— begin —
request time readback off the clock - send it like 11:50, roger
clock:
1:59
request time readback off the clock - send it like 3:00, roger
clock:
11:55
— end —
— begin —
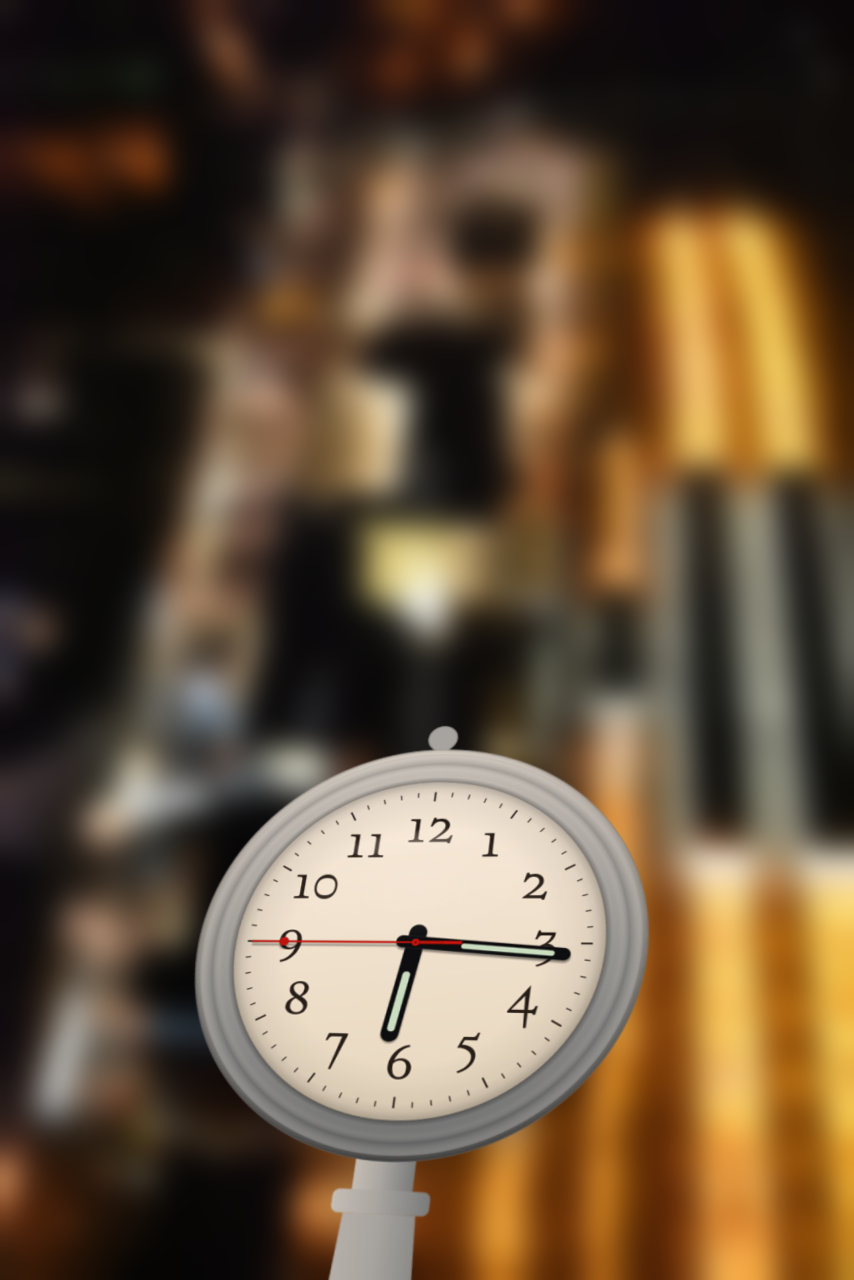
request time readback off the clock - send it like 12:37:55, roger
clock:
— end —
■ Aim of the task: Count the lines above that contain the string "like", and reply with the number alone.

■ Written answer: 3